Dervish discovers these conventions automatically from existing examples. The domains below are **just examples** of what it can do — the same approach works for any sequential data with an unwritten pattern.
| Domain | What gets extracted | Example extracted symbols | What Dervish discovers | Why it helps an LLM |
| Helm charts (cross-project, 15 charts) | K8s resource kinds from `helm template` output in rendered order | `NetworkPolicy`, `PodDisruptionBudget`, `ServiceAccount`, `Secret`, `ConfigMap`, `Service`, `Deployment`, `StatefulSet`, `ClusterRole`, `ClusterRoleBinding` | `NetworkPolicy?.PodDisruptionBudget?.ServiceAccount?.Secret?.ConfigMap?.PersistentVolumeClaim?.ClusterRole?.ClusterRoleBinding?.Service.Deployment?.StatefulSet?.(IngressClass+MutatingWebhookConfiguration)?.ValidatingWebhookConfiguration?.Job?` | "Writing a Helm chart? Start with resilience (PDB, NetworkPolicy), then identity (ServiceAccount, Secrets), then the Service, then your workload. Only cluster-wide tools need RBAC." |
| GitHub Actions (Go lint) | Step `uses:` or `run:` values from workflow YAML in job order | `actions/checkout`, `actions/setup-go`, `golangci/golangci-lint-action`, `megalinter/megalinter` | `actions/checkout.(actions/setup-go+run:echo+run:sudo)+.golangci/golangci-lint-action?.megalinter?` | "Starting a new Go project on GitHub Actions? Four independent projects converged on: checkout → setup Go → (optional golangci-lint) → (optional megalinter)." |
Dervish has been tested against public datasets from Ansible Galaxy, Helm, and GitHub Actions — all cases where multiple projects independently converged on an undocumented pattern. [**Full details → SHOWCASE.md**](SHOWCASE.md)

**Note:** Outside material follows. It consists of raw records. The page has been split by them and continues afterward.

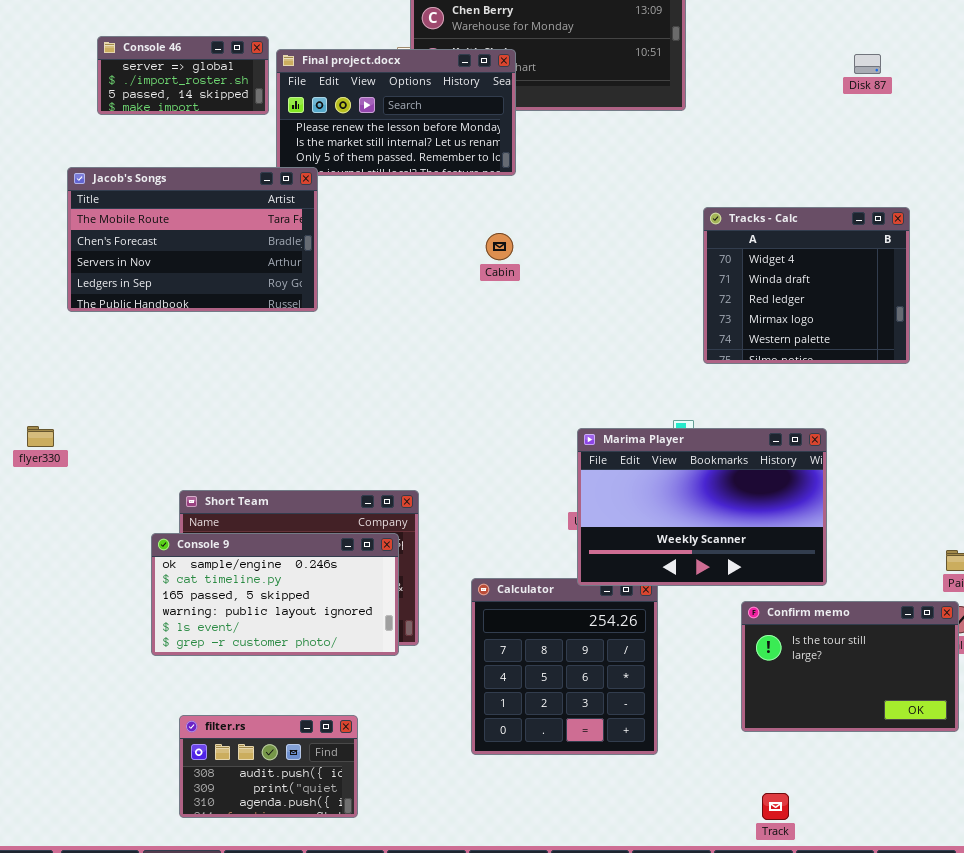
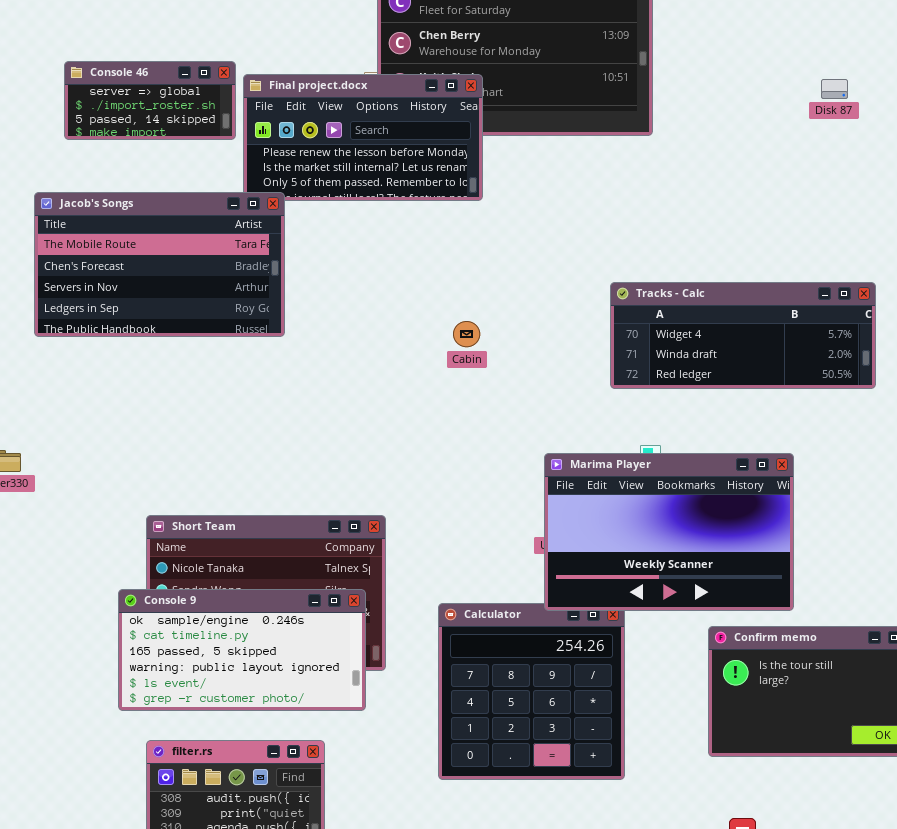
Tracks - Calc: [703,207,910,364] -> [610,282,876,389], resized
Cabin: [486,233,513,260] -> [453,321,480,347], moved
Console 9: [151,533,399,656] -> [118,589,366,711], moved

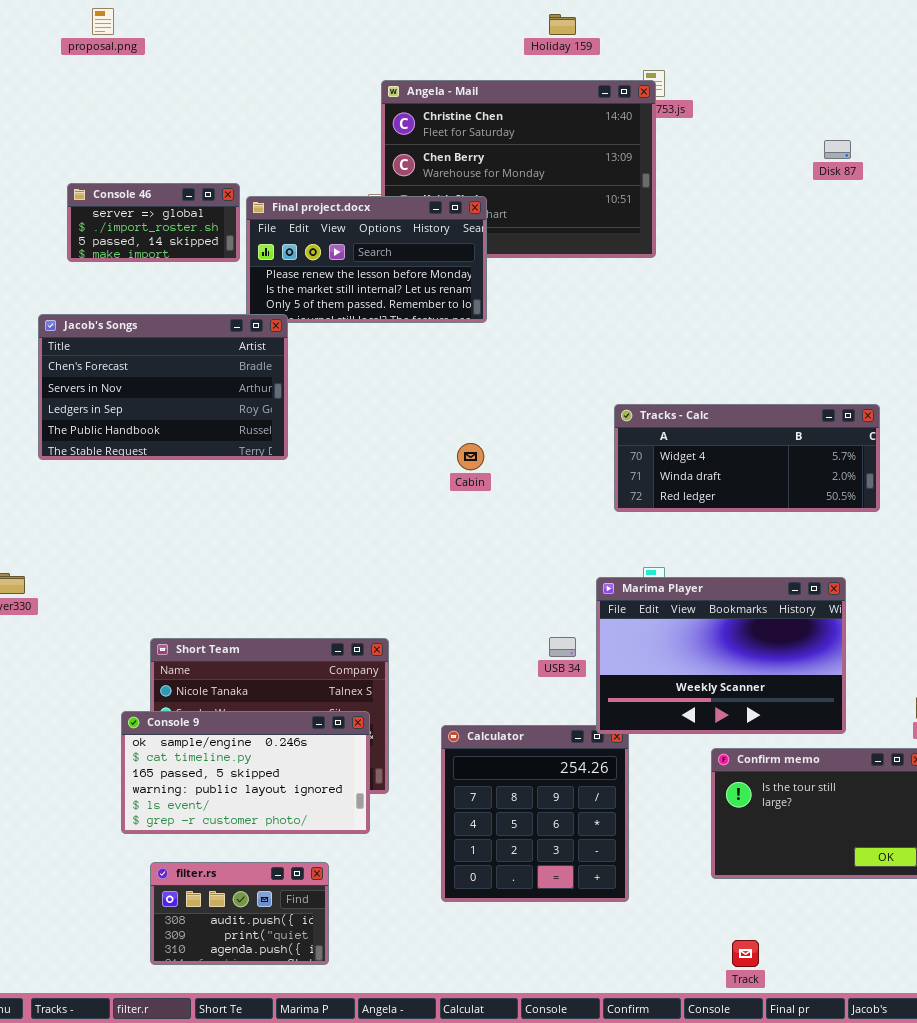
Disk 87: [821,79,848,99] -> [824,140,851,159], moved
Jacob's Songs: [34,192,285,337] -> [38,314,288,460], scrolled down 1 row
Marima Player: [544,453,794,611] -> [596,577,846,734], moved

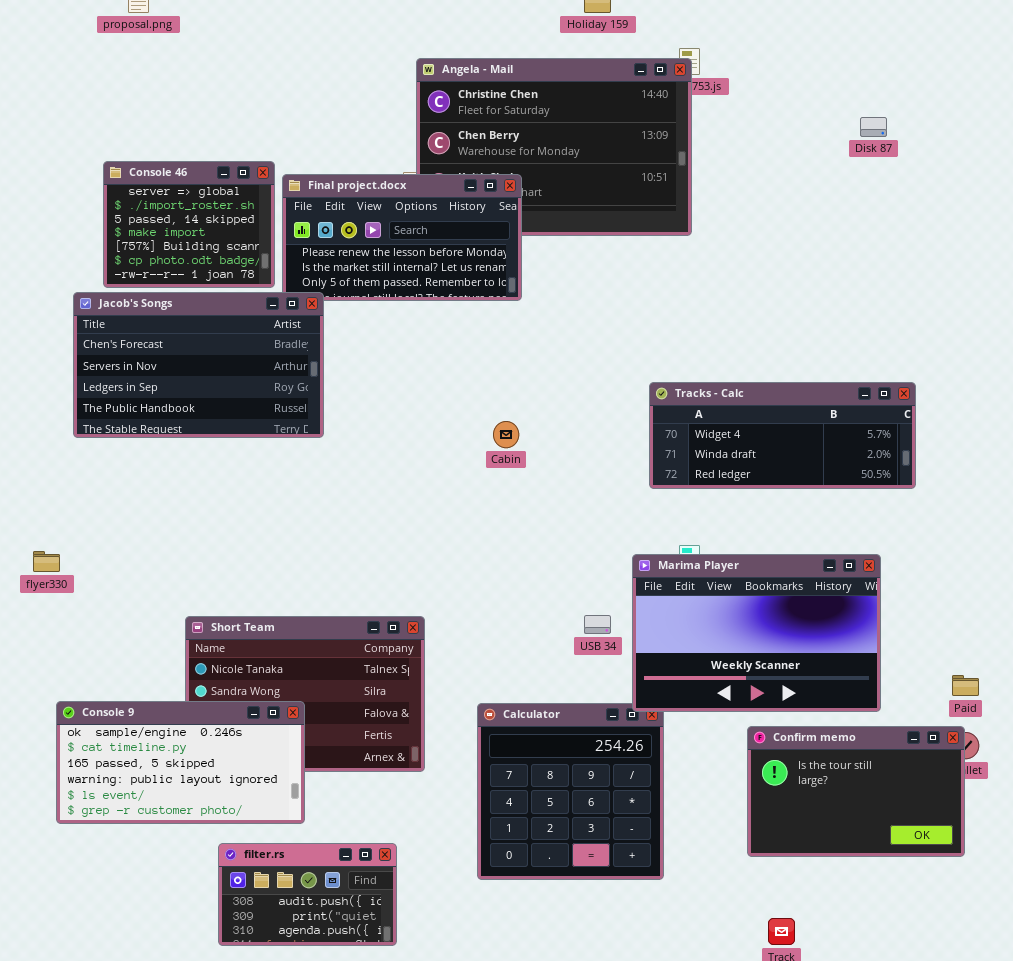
Console 46: [67,183,240,262] -> [103,161,275,288], resized
Console 9: [121,711,370,834] -> [56,701,305,824], moved
filter.rs: [150,862,329,965] -> [218,843,397,946], moved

The sweet spot: **multiple implementations of the same abstract task** with a shared but undocumented pattern. Not everything works — Dockerfiles, pre-commit configs, and schema-enforced formats are too rigid or too diverse to yield a convention.
> **kOREInference note:** Algorithm 4 (iDRegEx with MDL, arXiv 1004.2372) is included for paper-faithful correctness. On real tool-sequence data, its rwr₀ repair step returns ∅ because the k-OA is rarely SORE (interconnected symbols). The ensemble falls back to CRX or iDRegEx automatically.
Across all public benchmarks, Dervish delivers **40–83× compression**. The grammar is smaller than a single example file would be — and it represents the entire dataset.
- **model_cost** — number of unique alphabet symbols in the grammar. Simpler grammars are cheaper.
- **data_cost** — Σ log₂(|L(r) at length len(s)|) across all sequences. A specific fixed sequence (`a.b.c.d.e`) has data cost zero because |L(r)| = 1. A grammar that accepts *many* strings of the same length (like `(a+b+...+q)+`) has high data cost.
The ensemble selects the grammar with the lowest total MDL.